Provided passage.
* * * * *

Each has two or three bedrooms, a bath or shower, living room and kitchen. There is a backyard where families can raise their own gardens. A short distance from Noisy-le-Grand, in the village of Combault, similar homes are already occupied. Several small but pleasant houses here, all surrounded by vegetable and flower gardens, are previews of what is in store for other families soon. At Combault, the association maintains a work shop where some of the carpentry and prefabrication for the other projects is done.
Several construction innovations have been put into use. For example, the pipes for plumbing are of a plastic material, allowing them to freeze without danger of breakage, thus requiring a minimum of insulation and cutting building costs. A new-type tile flooring is laid in entire sheets, rather than in individual squares. Bathroom fixtures are so arranged that the same water tap, on a swivel, can be directed to either tub or basin.
The cooperation of the American soldiers in aiding the homeless of Paris is exactly the kind of human good will for which Abbe Pierre has been searching. He believes that people should give of themselves to help the needy. This does not necessarily mean money, he explained in the interview.
"It is not that America doesn't give enough money," he said. "She gives more to the rest of the world than all other countries combined. But money alone has little value and sometimes its results are catastrophic. Men are important-men of good will."
He had been in the U.S. not long before, where he had visited President Eisenhower. He said the Americans, almost all of them, sympathized with his program, but he said he observed an attitude that all of the world's ills could be cured by gifts of money. He continued:
"With all the money in the world one cannot make men, but with men one can have anything, even money. ... In underdeveloped and backward countries, where misery abounds, the solution is not always to send money, but to send men — men of good will."
He also believes that a movement toward international good will begins with the world's youth. He suggested to the President that the youth of the world might be organized into some kind of a free civilian service during peacetime in which they could volunteer their services to build homes, to house. and feed the underprivileged and to teach.
Later, when he returned to Europe, Abbe Pierre went on a lecture tour. Again he emphasized that money was not everything. He told an audience of 2,000 in Zurich that Switzerland's traditional neutrality, through which the country has made tremendous financial gains in times of war and a basic factor in its economy, represented a false value, which one day might lead to the country's suicide.
"This was like throwing a stone in a duck pond," he' said. Then he reached for his scrapbook and produced a clipping from one of Switzerland's most influential newspapers. It stated:
"For the first time in our history, we have been cruelly slapped in the face. But we are obliged to recognize that everything Abbe Pierre said is true. This champion of human welfare tells us the cruel truth — this is a businessmen's paradise."
As a step toward mobilizing youth to assist the unfortunate, Abbe Pierre already has selected a large building in Paris which will eventually house a university or training school which would specialize in "integral human geography." As he does not have funds for buying the building, it may be some time before students attend classes and begin to generate a program — such as he has been conducting in France — around the world.

* * * * *

(Items in a dataset)
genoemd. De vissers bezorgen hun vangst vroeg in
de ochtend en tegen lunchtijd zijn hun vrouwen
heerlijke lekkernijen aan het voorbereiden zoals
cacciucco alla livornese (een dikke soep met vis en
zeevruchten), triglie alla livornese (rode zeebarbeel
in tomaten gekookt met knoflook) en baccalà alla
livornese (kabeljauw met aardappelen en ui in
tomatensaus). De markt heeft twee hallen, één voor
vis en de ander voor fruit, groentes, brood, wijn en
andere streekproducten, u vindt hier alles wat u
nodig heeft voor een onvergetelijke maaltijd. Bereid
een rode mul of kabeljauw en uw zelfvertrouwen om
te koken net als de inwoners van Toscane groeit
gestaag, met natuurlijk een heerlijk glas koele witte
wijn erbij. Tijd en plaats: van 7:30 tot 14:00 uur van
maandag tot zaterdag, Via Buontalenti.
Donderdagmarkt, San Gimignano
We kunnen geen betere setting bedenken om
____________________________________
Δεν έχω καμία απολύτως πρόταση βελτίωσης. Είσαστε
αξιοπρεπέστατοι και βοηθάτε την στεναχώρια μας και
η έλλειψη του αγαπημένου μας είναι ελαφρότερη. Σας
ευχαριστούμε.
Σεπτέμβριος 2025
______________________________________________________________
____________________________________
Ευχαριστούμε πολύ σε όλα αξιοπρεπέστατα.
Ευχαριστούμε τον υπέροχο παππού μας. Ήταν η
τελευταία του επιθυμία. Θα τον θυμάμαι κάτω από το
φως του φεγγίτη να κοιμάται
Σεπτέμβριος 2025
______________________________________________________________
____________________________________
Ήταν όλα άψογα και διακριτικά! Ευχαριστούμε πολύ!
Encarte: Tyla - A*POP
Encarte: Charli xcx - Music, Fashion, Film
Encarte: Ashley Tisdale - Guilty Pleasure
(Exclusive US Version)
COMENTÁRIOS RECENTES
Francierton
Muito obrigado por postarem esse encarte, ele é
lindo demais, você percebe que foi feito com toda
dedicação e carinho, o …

* * * * *

Explore the material.
[A] In the Abbe Pierre passage, what material is used for the plumbing pipes?
[B] From the Abbe Pierre passage, return the stretch from "The cooperation of" through "in the interview.".
The items are separate material, distinct from the Abbe Pierre passage.

Answers to the exercise.
[A] A plastic material.

[B]
The cooperation of the American soldiers in aiding the homeless of Paris is exactly the kind of human good will for which Abbe Pierre has been searching. He believes that people should give of themselves to help the needy. This does not necessarily mean money, he explained in the interview.